L’étude en question suggère que l’exposition répétée à des stimuli, comme des allergènes ou des agents infectieux, peut conduire les mastocytes, des globules blancs circulant dans le sang sous forme immature, à libérer leur contenu de manière répétée. Ce processus, nommé dégranulation, pourrait entraîner la rupture des barrières hémato-oculaires et l’accumulation de liquide sous-rétinien. Grâce à un modèle animal dans lequel la dégranulation mastocytaire avait été induite chimiquement, les chercheurs ont pu tester que l’administration préalable d’une substance qui bloque la libération des médiateurs inflammatoires entraînait une diminution des cas de décollement de rétine. L’inhibition pharmacologique de la dégranulation mastocytaire pourrait donc avoir un potentiel thérapeutique important.

Lutter contre les infections lors des greffes d’organe

Les traitements immunosuppresseurs ont permis d’améliorer considérablement la survie des receveurs d’organes. Ces traitements « antirejet » favorisent cependant la survenue d’infections, comme l’aspergillose invasive causée par le champignon Aspergillus. On ignore pourquoi certains greffés développent une aspergillose, alors que d’autres, pourtant exposés à des risques similaires, y échappent. Il est donc difficile d’identifier les individus qui pourraient bénéficier d’un traitement préventif.

La Dre Agnieszka Wójtowicz, biologiste dans le groupe du Dr Pierre-Yves Bochud au Service des maladies infectieuses, a montré que la susceptibilité à l’aspergillose invasive chez les receveurs d’organes solides est associée à un polymorphisme du gène de la protéine « long pentraxine 3 » (PTX3). Celui-ci entraîne un recrutement insuffisant de cellules immunitaires (granulocytes neutrophiles) au site d’infection. On sait par ailleurs que chez les receveurs de greffes de moelle, c’est le polymorphisme PTX3 du donneur, et non celui du receveur, qui génère une susceptibilité accrue à l’infection.
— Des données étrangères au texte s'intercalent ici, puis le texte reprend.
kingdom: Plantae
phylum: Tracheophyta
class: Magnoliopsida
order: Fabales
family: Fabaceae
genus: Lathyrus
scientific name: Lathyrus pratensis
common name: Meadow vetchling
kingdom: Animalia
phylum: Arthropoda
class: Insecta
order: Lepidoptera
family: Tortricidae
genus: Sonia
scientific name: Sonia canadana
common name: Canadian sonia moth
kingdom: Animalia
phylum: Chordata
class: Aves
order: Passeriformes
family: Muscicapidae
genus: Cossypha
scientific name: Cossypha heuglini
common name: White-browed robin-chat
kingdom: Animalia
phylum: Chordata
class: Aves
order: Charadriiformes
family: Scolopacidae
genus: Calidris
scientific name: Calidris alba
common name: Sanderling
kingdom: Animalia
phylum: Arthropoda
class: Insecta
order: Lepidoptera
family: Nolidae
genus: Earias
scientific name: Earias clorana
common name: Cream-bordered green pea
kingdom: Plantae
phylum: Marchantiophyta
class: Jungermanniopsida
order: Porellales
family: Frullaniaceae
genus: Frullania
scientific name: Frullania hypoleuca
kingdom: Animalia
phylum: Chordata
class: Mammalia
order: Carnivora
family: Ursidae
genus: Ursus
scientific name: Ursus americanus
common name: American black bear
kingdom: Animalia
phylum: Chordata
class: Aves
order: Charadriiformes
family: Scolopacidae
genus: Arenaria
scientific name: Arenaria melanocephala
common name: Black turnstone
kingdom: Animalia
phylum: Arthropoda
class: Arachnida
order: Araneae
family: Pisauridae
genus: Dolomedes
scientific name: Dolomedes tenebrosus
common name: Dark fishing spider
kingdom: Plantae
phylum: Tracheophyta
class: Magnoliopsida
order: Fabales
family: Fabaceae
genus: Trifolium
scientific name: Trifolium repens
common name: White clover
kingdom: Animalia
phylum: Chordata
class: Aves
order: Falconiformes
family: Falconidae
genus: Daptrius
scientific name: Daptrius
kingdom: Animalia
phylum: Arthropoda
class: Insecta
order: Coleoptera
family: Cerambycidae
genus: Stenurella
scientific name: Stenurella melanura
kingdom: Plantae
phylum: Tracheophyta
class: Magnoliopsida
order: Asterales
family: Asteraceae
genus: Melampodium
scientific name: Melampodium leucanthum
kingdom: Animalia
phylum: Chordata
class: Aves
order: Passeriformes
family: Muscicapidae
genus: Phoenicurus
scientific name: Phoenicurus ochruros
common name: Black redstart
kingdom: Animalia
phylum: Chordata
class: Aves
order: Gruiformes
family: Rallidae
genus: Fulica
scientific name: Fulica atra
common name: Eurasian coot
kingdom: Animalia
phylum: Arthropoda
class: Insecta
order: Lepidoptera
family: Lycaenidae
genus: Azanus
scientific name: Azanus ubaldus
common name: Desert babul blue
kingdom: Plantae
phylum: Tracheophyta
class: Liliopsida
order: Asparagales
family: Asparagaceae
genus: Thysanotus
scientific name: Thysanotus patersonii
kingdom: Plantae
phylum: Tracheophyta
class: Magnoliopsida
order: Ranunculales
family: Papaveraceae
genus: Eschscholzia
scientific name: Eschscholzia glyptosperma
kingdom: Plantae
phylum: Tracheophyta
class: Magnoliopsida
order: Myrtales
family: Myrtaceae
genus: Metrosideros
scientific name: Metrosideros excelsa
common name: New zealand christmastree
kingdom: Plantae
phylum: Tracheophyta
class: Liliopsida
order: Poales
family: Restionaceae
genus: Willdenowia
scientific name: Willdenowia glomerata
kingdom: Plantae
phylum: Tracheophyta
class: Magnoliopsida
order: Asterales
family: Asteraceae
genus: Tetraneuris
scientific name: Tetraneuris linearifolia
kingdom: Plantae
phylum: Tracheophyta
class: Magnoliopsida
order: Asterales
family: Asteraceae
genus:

Bien que l’exploration du génome humain connaisse un développement extraordinaire, il existe encore peu d’applications dans la pratique médicale. Le polymorphisme PTX3 constitue désormais un des marqueurs les plus prometteurs dans le domaine de l’immunogénétique des infections. Cette étude est parue dans la revue Clinical Infectious Diseases.

Une cascade de prix

Cette ligne de recherche menée en collaboration par le Service des maladies infectieuses, le Centre de transplantation d’organe et la Swiss Transplantation Cohort Study a été récompensée par le Prix du meilleur poster lors du Congrès annuel de la Société suisse de transplantation en 2016 (Dre A. Wójtowicz), par le Clinical Science Award à ce même Congrès en 2015 (Dr Oriol Manuel et Pierre-Yves Bochud), et par le Prix du meilleur poster aux journées du Département de médecine (Dre A. Wójtowicz). Le CHUV est l’un des acteurs principaux de la STCS depuis ses débuts en 2007.